REPUBLIKA.CO.ID, JAKARTA -- Korelasi positif antara kedamaian dan kemajuan suatu bangsa, agaknya tak terbantahkan dalam perjalanan sejarah negara-negara yang mencapai kemakmuran. Hubungan kedua variabel itu kembali dikemukakan Wakil Presiden RI Jusuf Kalla yang merumuskan kedua variabel itu dengan kalimat yang berbeda, tapi semakna.
Kalla mengatakan, bahwa kedamaian merupakan syarat bagi suatu negara untuk meraih cita-citanya menjadi negara maju yang makmur. "Tidak ada negara yang maju tanpa kedamaian. Kedamaian artinya saling menghormati, hidup rukun dengan sebaik-baiknya, saling mengamalkan keyakinan kita secara baik," kata Wapres saat membuka Pekan Kerukunan Nasional 2017 dan Pembukaan Global Christian Youth Conference di Manado.
Pernyataan Kalla itu tampaknya bisa dijadikan pengingat dalam konteks politik di Tanah Air yang masih mengalami persoalan dalam menata hubungan antara praksis keimanan dan perpolitikan. Dalam berbagai perhelatan kampanye politik, entah dalam pilkada ataupun Pemilihan Umum Presiden RI, kontestasi politik itu sering menyeret-nyeret perkara keimanan ke ranah publik untuk perebutan kursi kekuasaan.

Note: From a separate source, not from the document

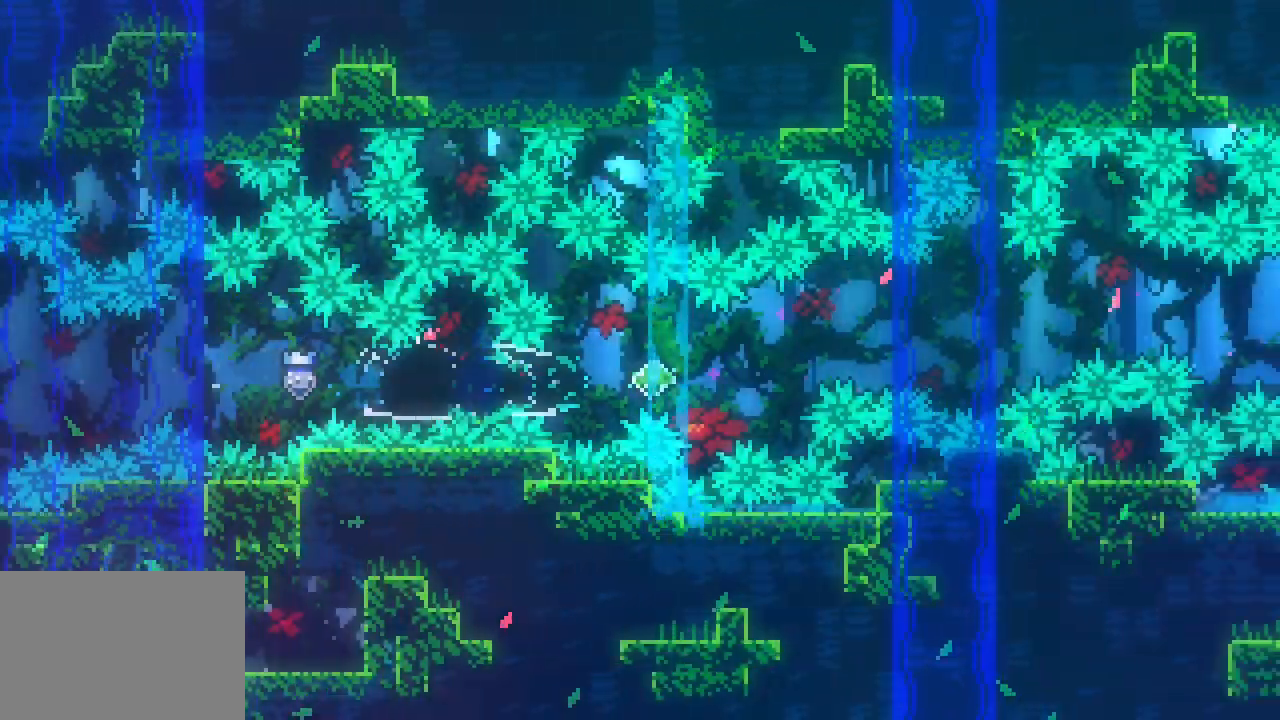
{"keys": ["dash", "jump3", "right"], "events": [[117, "dash", "down"], [150, "jump3", "down"]]}
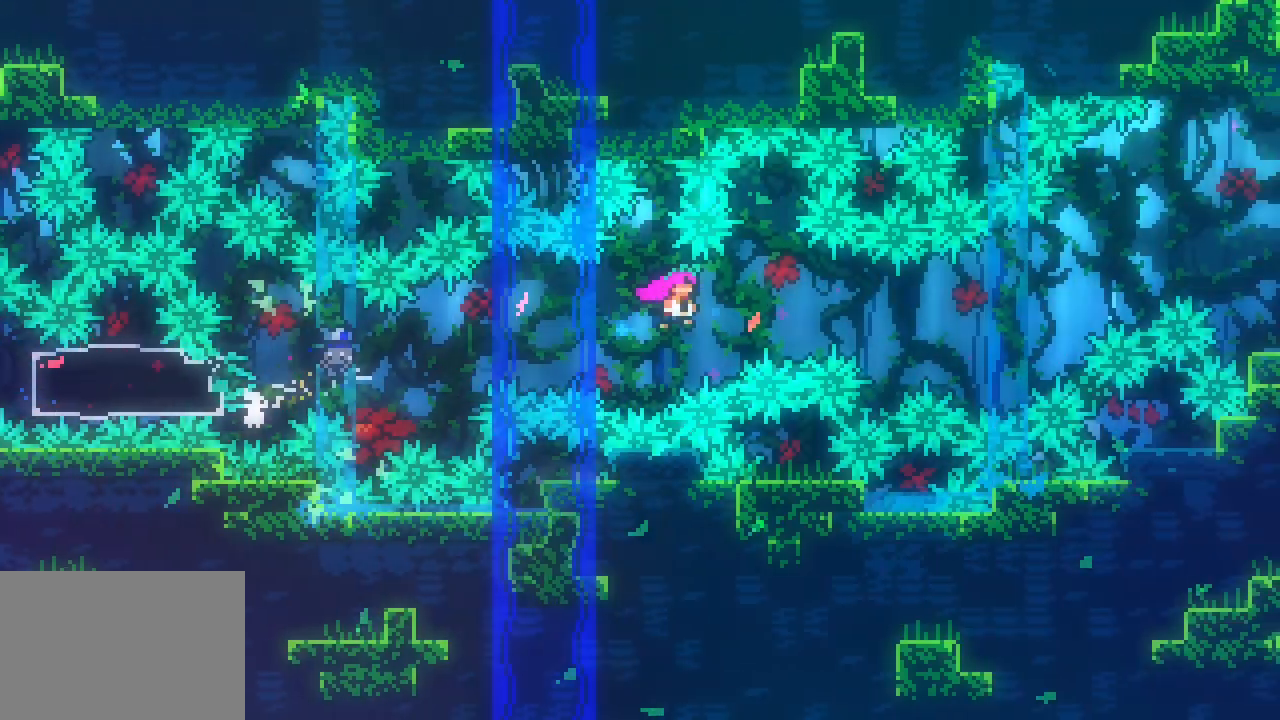
{"keys": ["right", "up"], "events": [[183, "dash", "up"], [183, "jump3", "up"], [217, "up", "down"], [283, "dash", "down"], [367, "dash", "up"]]}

Itu sebabnya selalu ada pertikaian yang menyebabkan terjadinya kegaduhan beraroma keagamaan, setidaknya di tingkat para pendukung kontestan dalam perebuatan kuasa politik. Yang terjadi ketika kampanye politik berlangsung adalah usaha masing-masing pendukung kontestan yang berlaga dalam perebutan kursi kekuasaan untuk saling memfitnah, mengafirkan, dan mendegradasikan kualiatas iman lawan.
Situasi demikian jelas jauh dari kedamaian yang perlu dibangun dengan menjauhkan aksi mempertajam perbedaan sesama warga meski dalam kubu pendukung kontestan yang saling berkompetisi. Dalam konteks ini, Kalla mengatakan, bahwa dalam menjaga kedamaian dan perdamaian, warga masyarakat perlu mengutamakan persamaan dan menghormati perbedaan.
Perbedaan itu tentu menyangkut apa yang selama ini diformulasikan dalam akronim SARA, yang dipanjangkan menjadi suku, agama, ras, dan antargolongan. Namun, diakui atau tidak, di antara empat elemen primordial itu, anasir agamalah yang paling rentan dalam menimbulkan ancaman perpecahan dan mengoyak kedamaian dan perdamaian.
Padahal, seperti kata Kalla, semua agama mempunyai tujuan yang sama, yaitu kebaikan dan tidak ada agama yang menghendaki keburukan.
Agama-agama memiliki persamaan, yakni percaya dengan Yang Mahakuasa, Maha Pengasih, dan Maha Penyanyang, meskipun dengan istilah dan pemahaman yang berbeda.
Itu sebabnya, Kalla mengajak rakyat untuk menghormati perbedaan, yang merupakan syarat penting untuk meraih kemajuan suatu bangsa. Toleransi, saling menghormati satu sama lain adalah keniscayaan bagi kemakmuran.
Sinyalemen senada juga pernah dikemukakan pengamat politik Azyumardi Azra yang sering menjadi pembicara dalam dialog antaragama di tataran internasional. Menurut Guru Besar dan Rektor Universitas Islam Negeri (UIN) Syarif Hidayatullah (dua periode 1998 s.d. 2006) itu, pertikaian politik yang mengusung unsur keimanan bisa menjadi biang keladi kehancuran sebuah negara.
"Sejumlah negara-negara di Timur Tengah yang dilanda konflik berlandaskan keimanan cenderung menjauh dari stabilitas dan kedamaian yang menjadi prasyarat membangun kesejahteraan bangsa," katanya.
Elite politik di Tanah Air, kata dia, tentu perlu menyadari bahwa menyeret-nyeret perkara iman dalam ranah politik dapat mengoyak kestabilan. Apalagi, sebagian besar rakyat di Indonesia masih mudah tersulut atau termakan oleh hasutan yang beraroma primordialisme.